抄録
【目的】
近年、糖尿病により腎障害をきたし、人工透析を導入している切断患者をみる機会がある。前回、人工透析中の四肢切断患者は義足使用下にADLは向上するものの、義足を装着しての歩行が転倒のリスクが高いこと、疲労度が高いこと、透析後の電解質変化により倦怠感が強く、運動量が低下することにより、日常生活において義足を使用しない傾向にあるにあることを報告した。
今回、実際にADLにおける義足歩行と車椅子駆動の疲労度を調査したのでここに報告する。
【対象・方法】
対象は、当院で2004年4月1日から2007年6月1日の間に人工透析を導入した127例、うち、四肢のいずれかを切断し、現在生存される2例、1例は認知の低下、視力障害にて除外し、1例を調査した。
方法は、修正Rorgスケールを使用し、上肢エルゴメーターでややきつい(7)を指標とし、2分間実施。その直後の血圧(水銀血圧計)、心拍数(心電計)を記録した。また、車椅子駆動、義足歩行(両ロフストランド杖歩行)を6分間行い、直後の血圧、心拍数を記録し、6分間歩行の正常値(持久力指標)と運動強度を比較した。比較にはDouble Product(DP:収縮期血圧×心拍数)を使用した。
なお、症例においては、事前に自律神経障害の調査として、高さの違う(運動強度の違う)Push upを繰り返し行い、直後の血圧、心拍数の上昇を負荷の増加と同様に認めたため、自律神経障害はないと判断している。
調査は本人の承諾を得、また医師の監視の下実施している。

[やること] 本文によると、運動強度の比較に使われた指標は何か。

[抽出した情報]
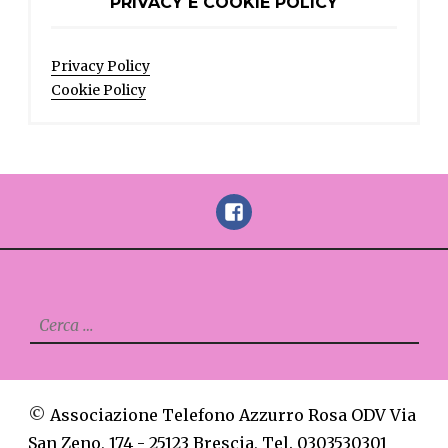
PRIVACY E COOKIE POLICY
Privacy Policy
Cookie Policy
FaceBook
Ricerca
per:
©
Associazione Telefono Azzurro Rosa ODV Via
San Zeno, 174 - 25123 Brescia, Tel. 0303530301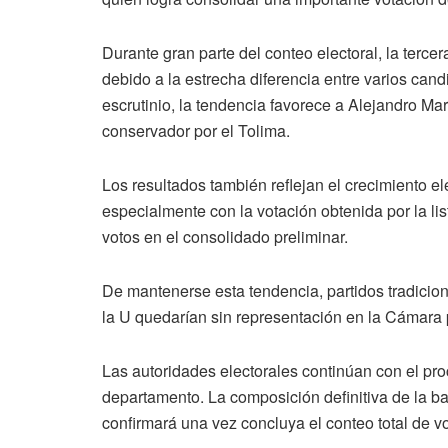
Durante gran parte del conteo electoral, la terc
debido a la estrecha diferencia entre varios can
escrutinio, la tendencia favorece a Alejandro Mar
conservador por el Tolima.
Los resultados también reflejan el crecimiento el
especialmente con la votación obtenida por la li
votos en el consolidado preliminar.
De mantenerse esta tendencia, partidos tradicion
la U quedarían sin representación en la Cámara p
Las autoridades electorales continúan con el proc
departamento. La composición definitiva de la 
confirmará una vez concluya el conteo total de vo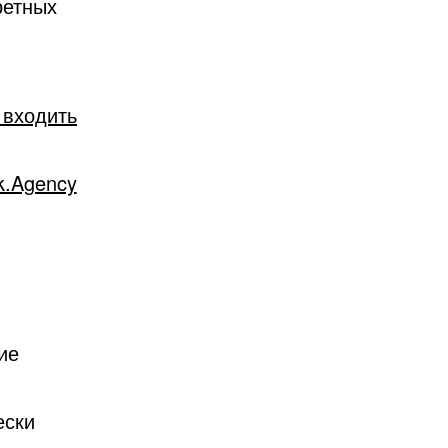
ретных
 входить
k.Agency
ие
ески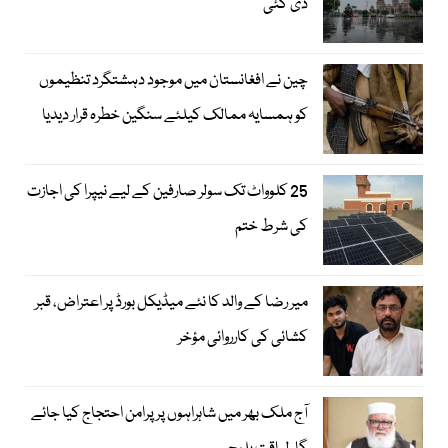
دی گئی
چین نے افغانستان میں موجود دہشتگرد تنظیموں
کو ہمسایہ ممالک کیلئے سنگین خطرہ قرار دیدیا
25 کلوواٹ تک سولر صارفین کے لیے نیپرا کی اجازت
کی شرط ختم
میر رضا کے والد کا نئے میڈیکل بورڈ پر اعتراض، قبر
کشائی کی کارروائی مؤخر
آج ملک بھر میں شاہراہوں پر پرامن احتجاج کیا جائے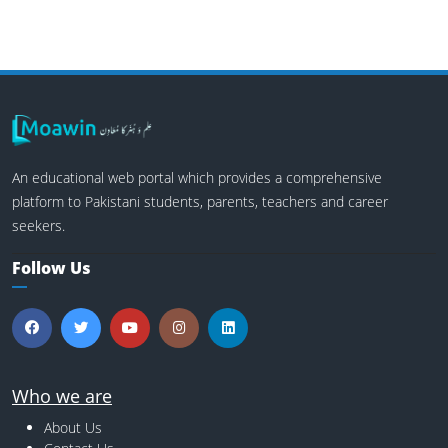
An educational web portal which provides a comprehensive
platform to Pakistani students, parents, teachers and career
seekers.
Follow Us
Who we are
About Us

[この問題の答え] Double Product(DP:収縮期血圧×心拍数)。